Но Августа Карловна воспитывала соседей железной рукой, и они
Семья Котловых наверху остепенилась и завела ребенка, пьяница Васька из-за стены спился и помер от цирроза, а на его жилплощадь въехала семейная пара. Лишь с квартирой внизу случилась загвоздка. Ее выкупил какой-то бизнесмен, просто чтобы вложить деньги, и стал сдавать.
Квартиранты там менялись не очень часто, но все они были какие-то неудобные для Августы Карловны.
Последний, появившийся два месяца назад, и вовсе оказался хуже всех.
Сегодня Августа Карловна вспомнила о нем только вечером, когда, посмотрев программу «Время», сердито высказалась насчет империалистической пропаганды и начала собираться ложиться спать.
И тут снизу донеслось пронзительное пиликание скрипки, а за ним – женский смех.
– Так, – сказала Августа Карловна, уперев руки в бока. – С меня хватит. Пора показать этому недоноску, кто тут хозяин.
Она сняла повседневный халат и надела выходной, сиренево-желтый. Глянула в зеркало, чтобы проверить, как лежат волосы, после чего вышла в парадное и зашагала вниз по лестнице.

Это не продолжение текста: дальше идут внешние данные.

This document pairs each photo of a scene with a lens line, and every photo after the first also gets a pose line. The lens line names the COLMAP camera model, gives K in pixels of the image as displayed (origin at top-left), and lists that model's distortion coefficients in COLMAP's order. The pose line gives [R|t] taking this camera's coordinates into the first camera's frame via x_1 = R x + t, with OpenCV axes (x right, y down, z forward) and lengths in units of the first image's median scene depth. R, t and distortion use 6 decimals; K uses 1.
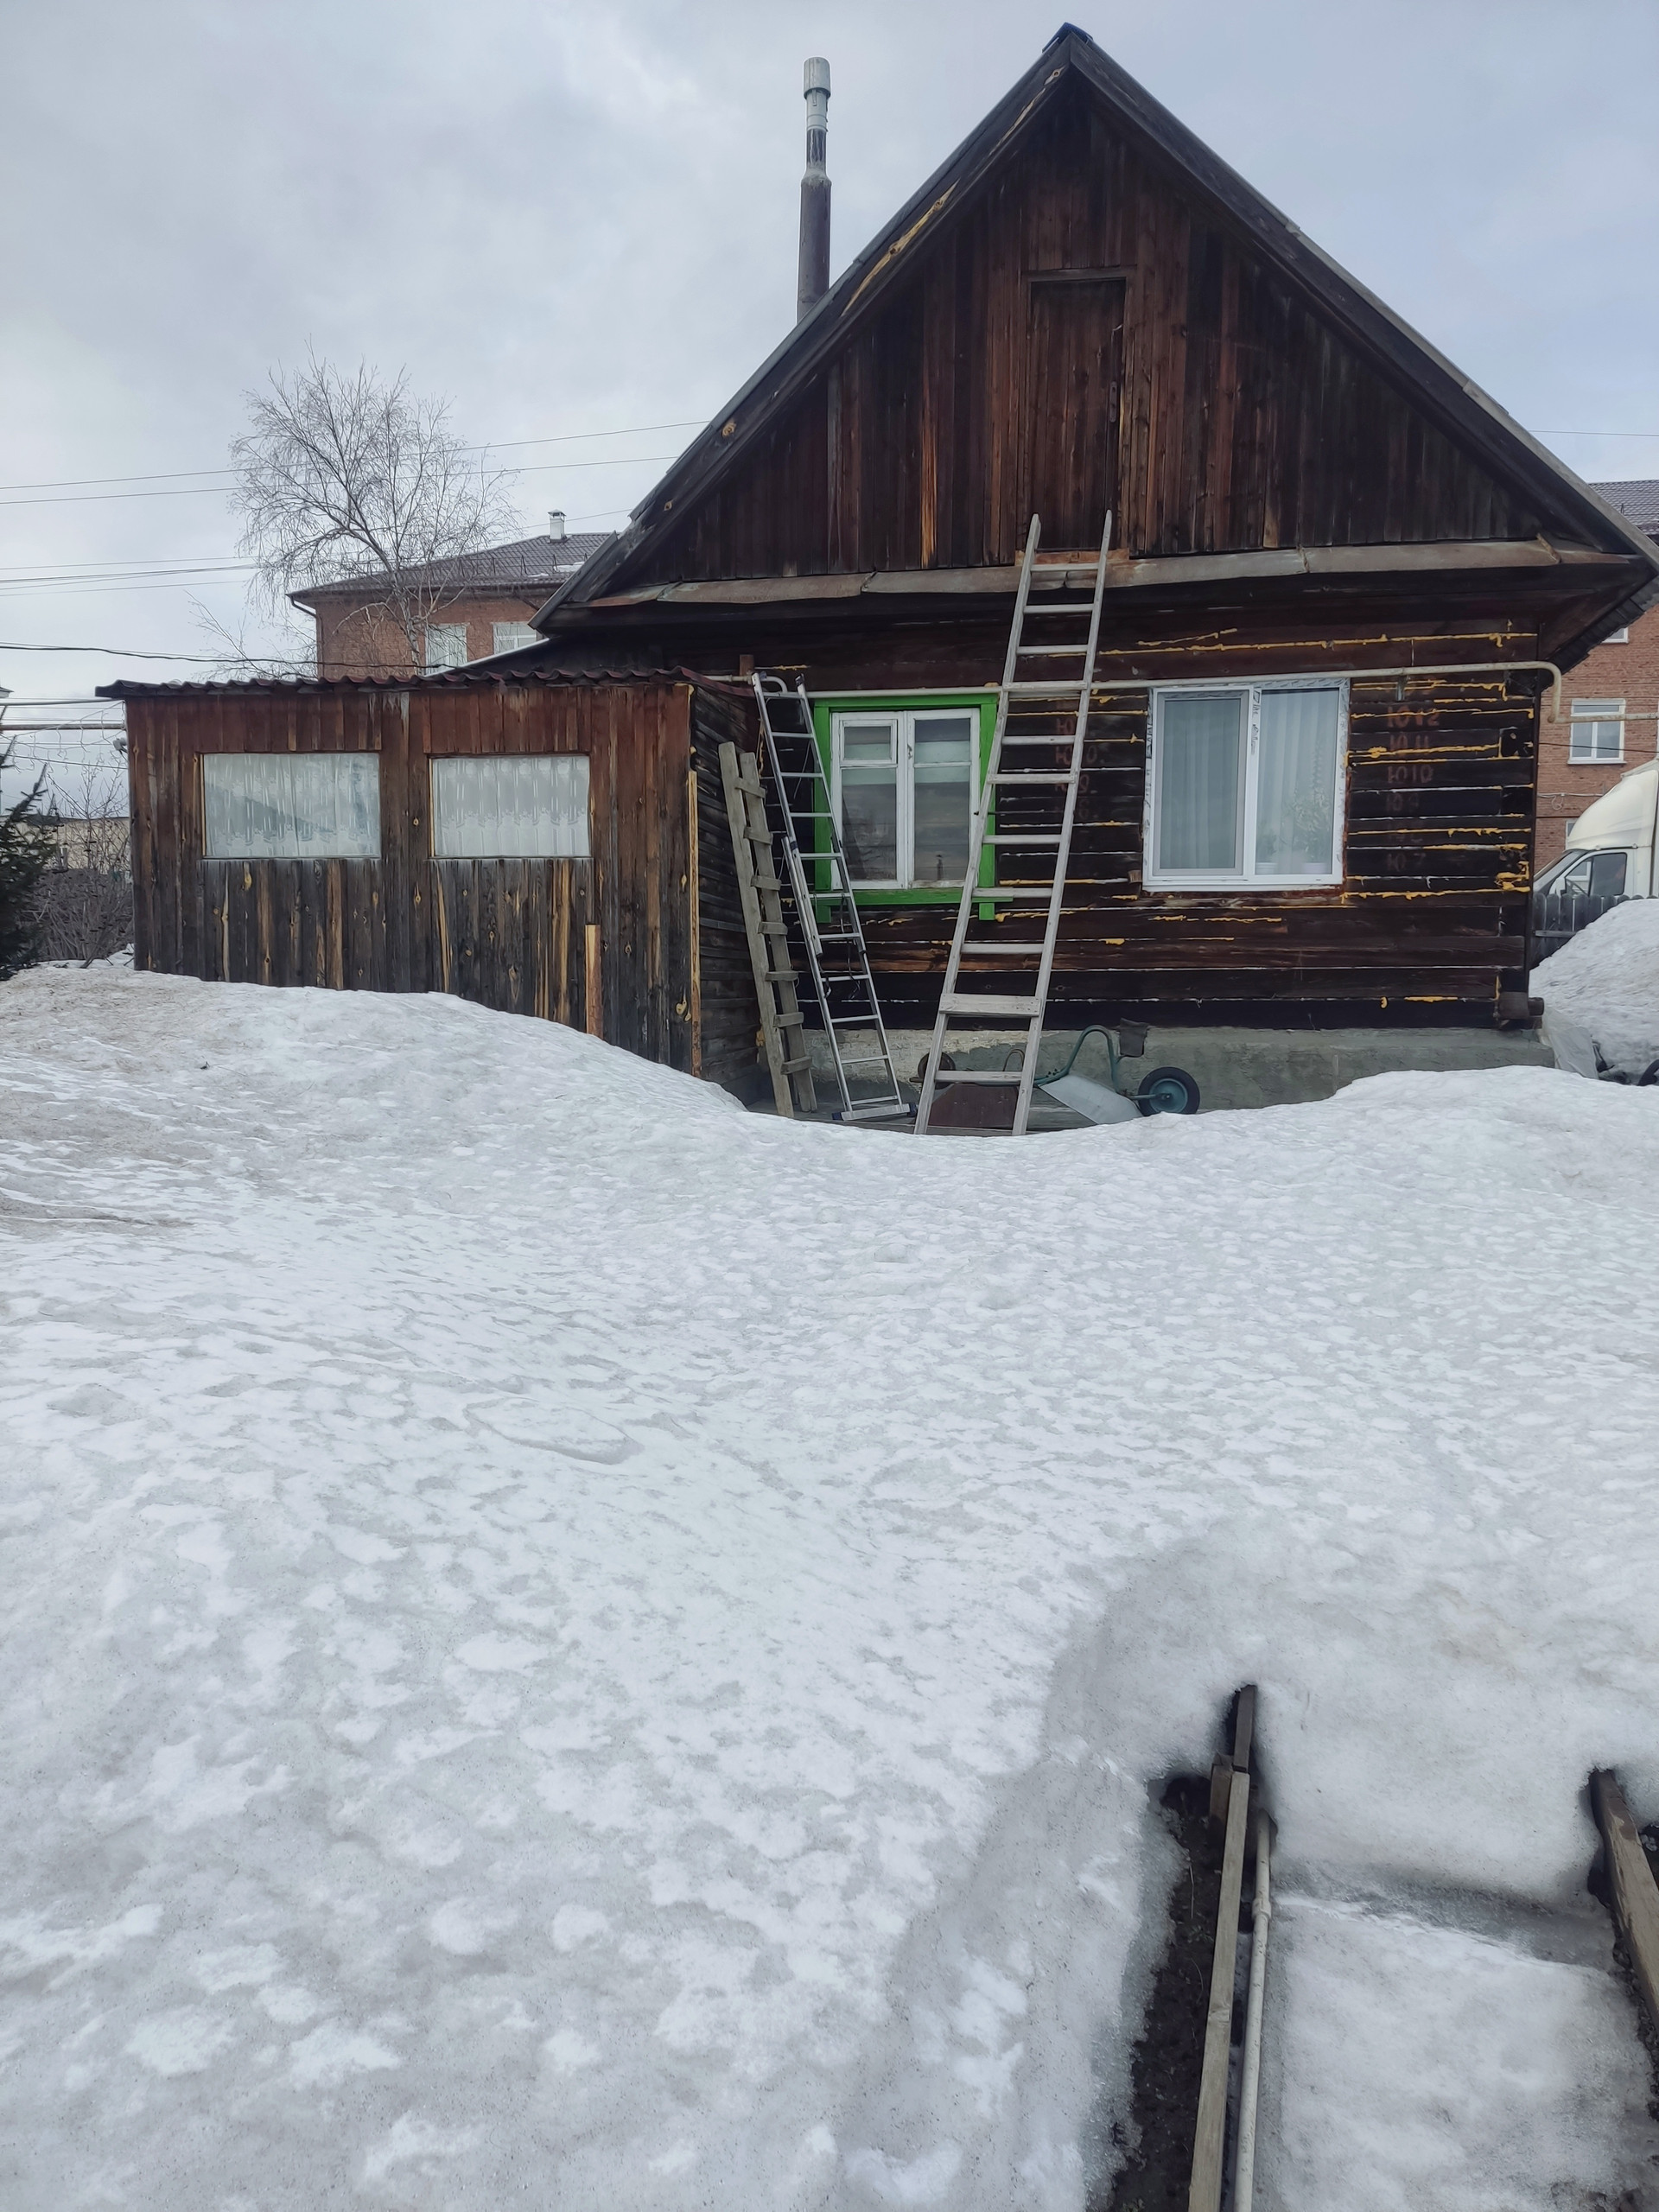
lens RADIAL K [[1656.6, 0, 851.9], [0, 1656.6, 1113.6], [0, 0, 1]] dist [0.086365, -0.138777]
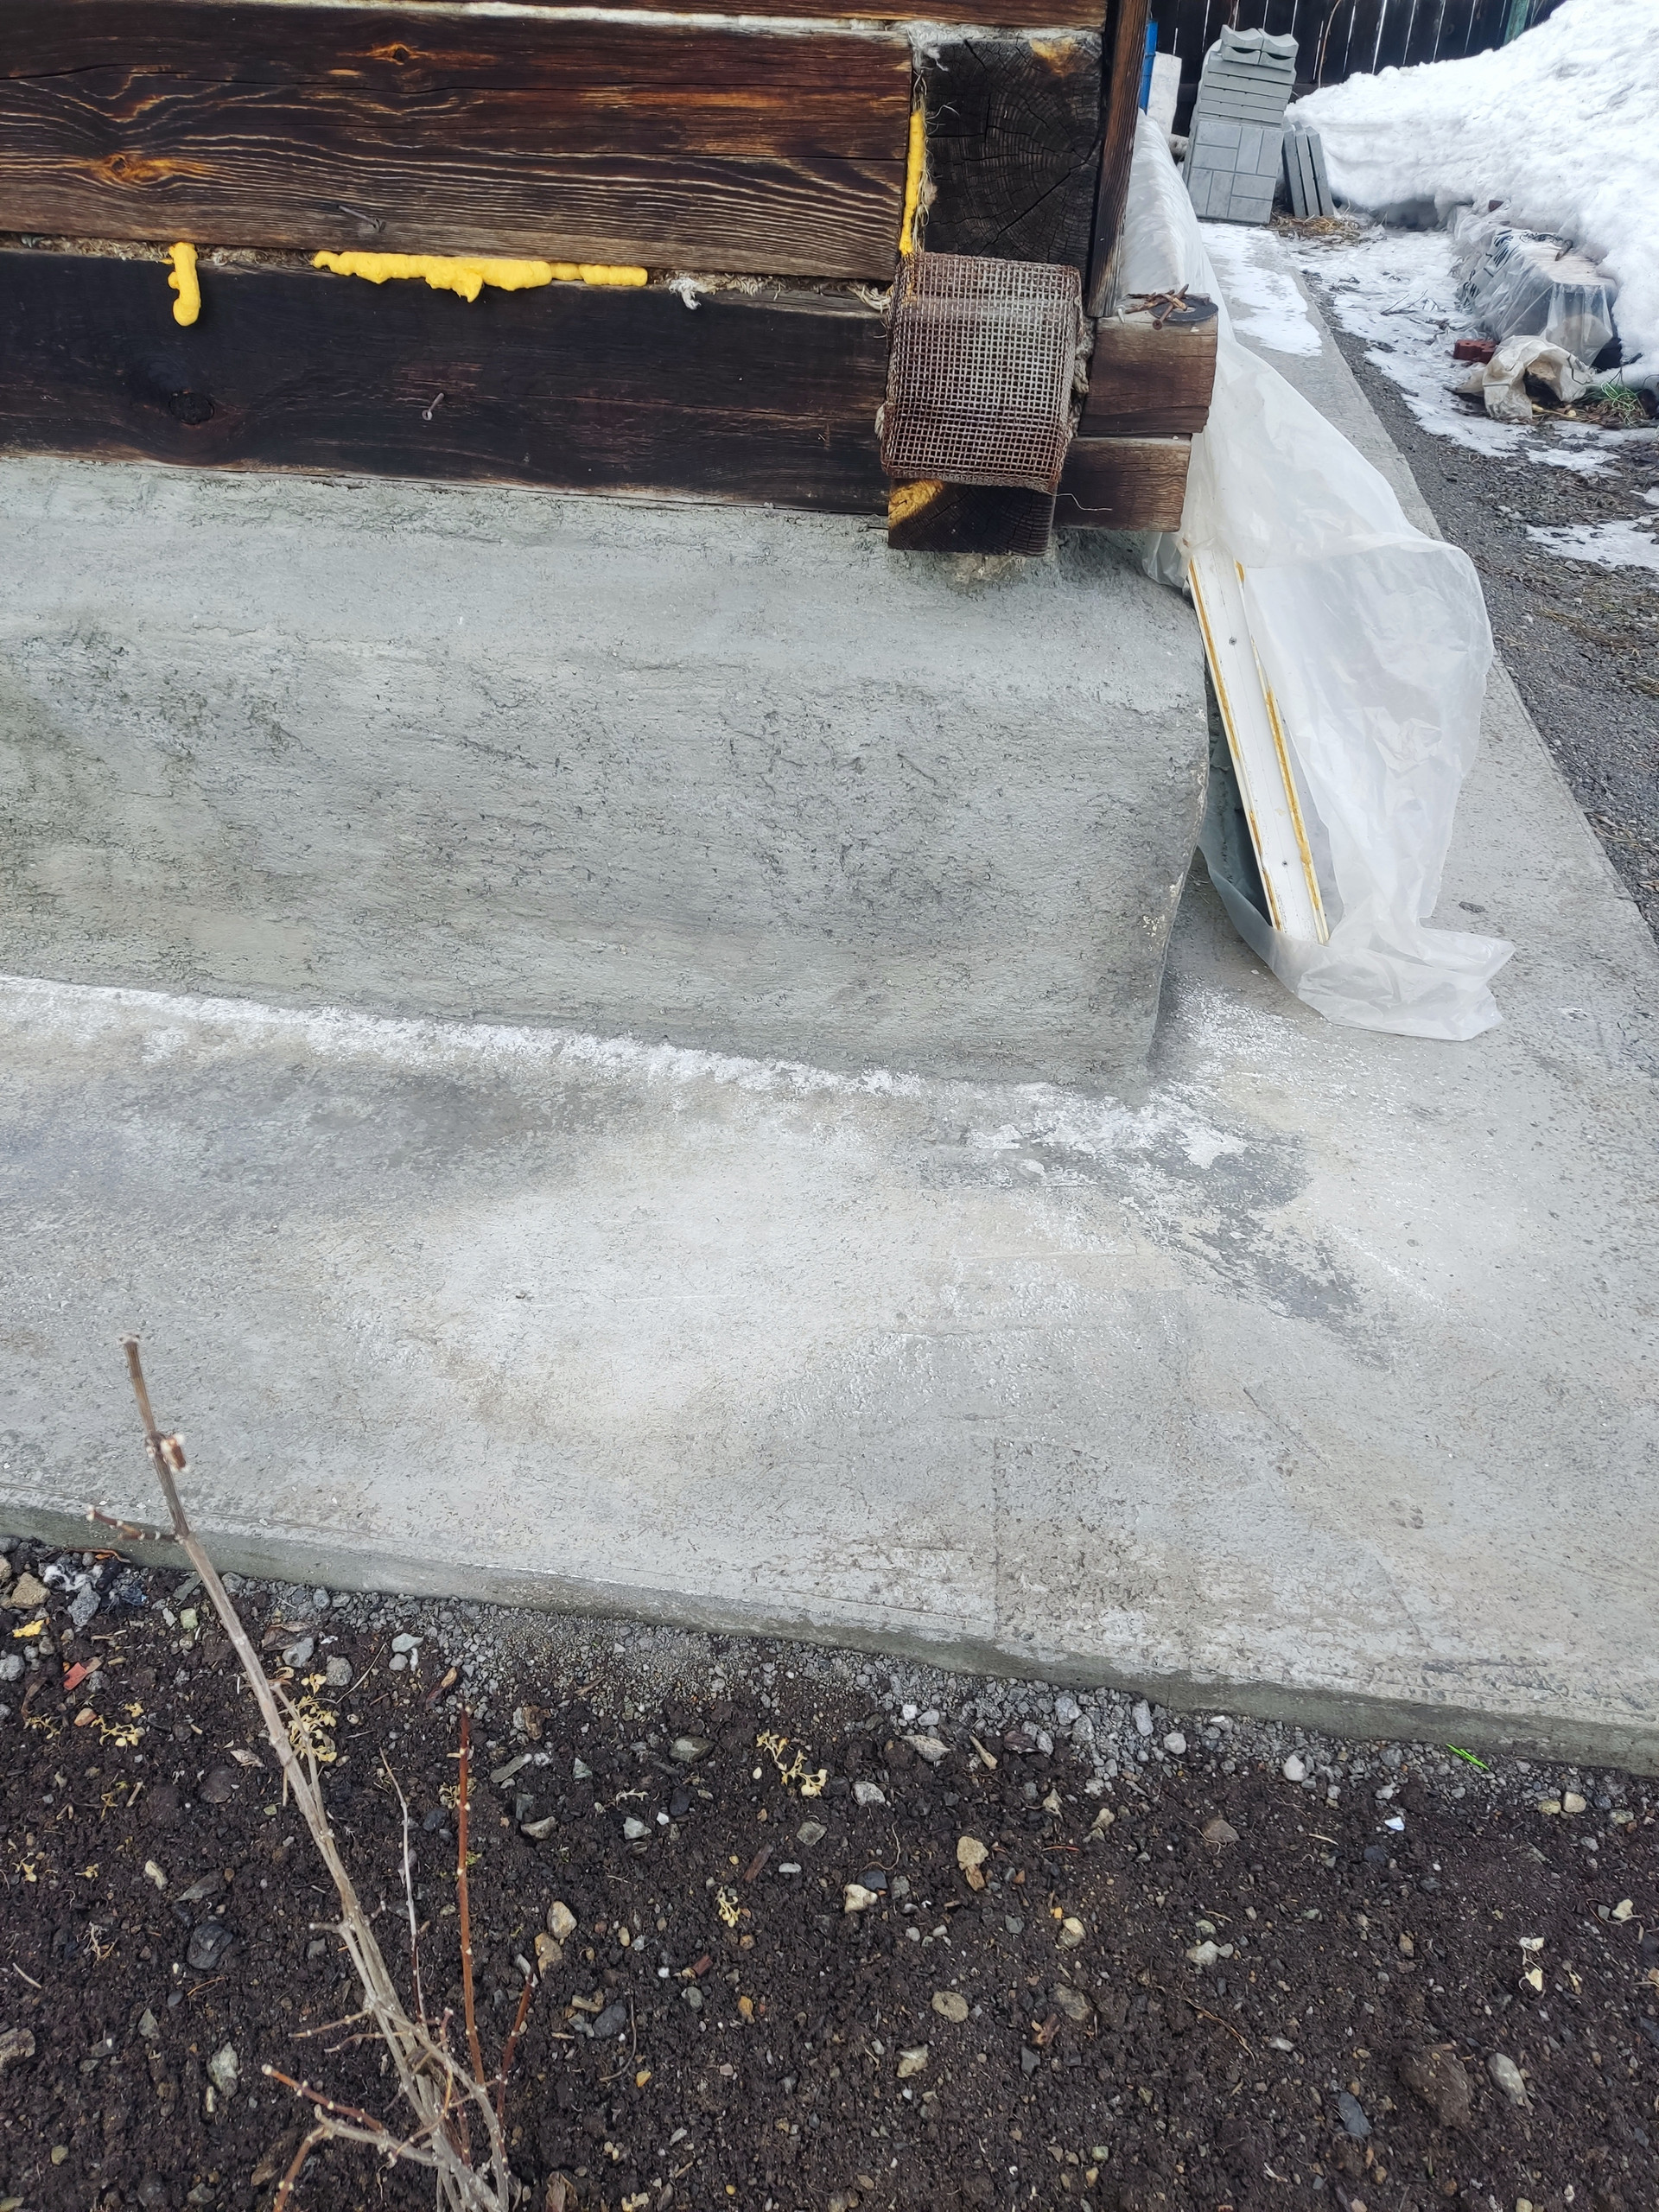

Остановившись у двери с номером семь, нажала кнопку звонка. Раздался громкий переливчатый свист, и пиликанье скрипки затихло. Послышались шаги, и дверь начала открываться.
Августа Карловна всегда действовала как настоящий большевик – прямо и напористо.
– Так, – сказала она, решительно толкая дверь и шагая внутрь. – Вы что, совсем совесть потеряли?
Она очутилась в точно такой же прихожей, как и у себя, но казавшейся узкой и длинной из-за стоявшего у одной из стен громадного шкафа. Глазам ее предстал очень маленький, узкоплечий молодой человек в белых обтягивающих панталонах и рубахе навыпуск.
Лицо у него было вытянутым, узким, нос – длинным, лоб – высоким, а серые мышиные волосы – редкими.
– А вы… а вы кто такая есть? – поеживаясь и вздрагивая, спросил молодой человек. Голос его сорвался на писк. – Что вам нужно?
– И он еще спрашивает! – перед разгневанной Августой Карловной в этот момент отступил бы сам Зевс вместе со всеми молниями. – Я – соседка сверху! И гнусные, отвратные звуки из вашего жилища мешают мне спать! И я бы хотела, чтобы тут воцарилась тишина!
Говоря так, она наступала на молодого человека, а тот пятился, держа перед собой скрипку, точно щит. Губы его дрожали, а на шее виднелись два красных пятна, похожих на отпечатки ладоней.
– И чтобы тишина была тут всегда после девяти часов! Иначе вы пожалеете о том, что потревожили меня! Музыка – это прекрасно, но заниматься ей необходимо в дневное время и в специальных местах! Надеюсь, вам это понятно, молодой человек? А если нет, то я могу повторить!
Шкаф остался позади, как и поворот на кухню, они вступили в просторную комнату. Горела люстра, ее свет отражался в стеклах многочисленных шкафов, зато шторы были задернуты.
На кровати сидела девушка, щекастая и румяная, и облачена она была в пышное, роскошное платье, какое можно увидеть разве что в кино.